February 12th, 12pm-1pm

CUTLASS 3.x: A Microkernel Abstraction for GPU Linear Algebra

Vijay Thakkar

Advisor: Prof. Rich Vuduc

ABSTRACT

We have created a micro-kernel abstraction for GPUs robust enough to uniformly represent the tensor core and data movement operations from NVIDIA GPU architectures spanning Maxwell all the way to Blackwell. In this talk, we describe the novel two level microkernel abstraction that allows for this generality. Spatial microkernels described by CuTe layouts and layout algebra allow us to uniformly represent GPU architecture specific operations regardless of the threads and data they operate upon.

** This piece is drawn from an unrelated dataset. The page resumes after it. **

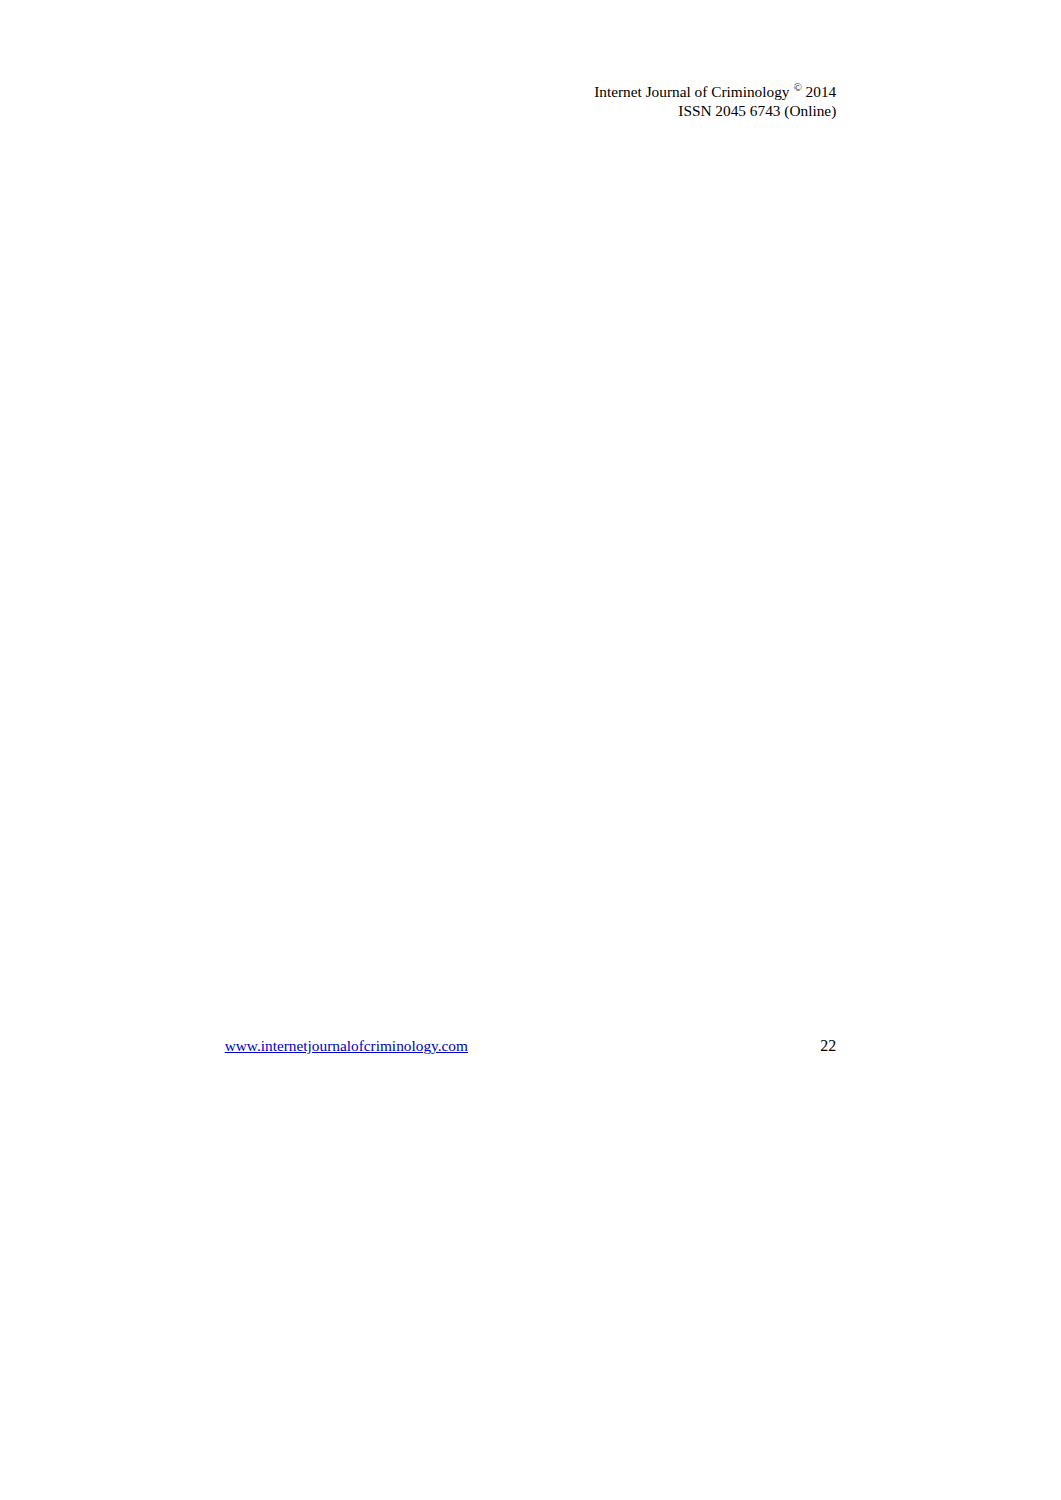Internet Journal of Criminology © 2014 ISSN 2045 6743 (Online)
www.internetjournalofcriminology.com 22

CUTLASS 3.x's temporal microkernels allow for a hierarchical organization of synchronization and programmer managed on-chip memory abstracting away architecture specific synchronization. Both of these together result in a robust programming model that is performant, extensible, and simply a joy to use.

BIO

Vijay is a senior architect in the fast kernels team where he has worked on CUTLASS 3.0 project since its inception as one of its leads. For the past three years he has focused on the development of Blackwell kernels via CuTe and CUTLASS's programming model and PTX ISA which just released as CUTLASS 3.8 and CUDA 12.8 respectively. He broadly collaborates with the GPU architecture, compiler, and programming model teams on software/hardware codesign for tensor cores and other DL features of datacenter GPUs. At GaTech, he is registered as a part time PhD student in Rich Vuduc's HPC garage lab, where he hopes to defend his PhD some day.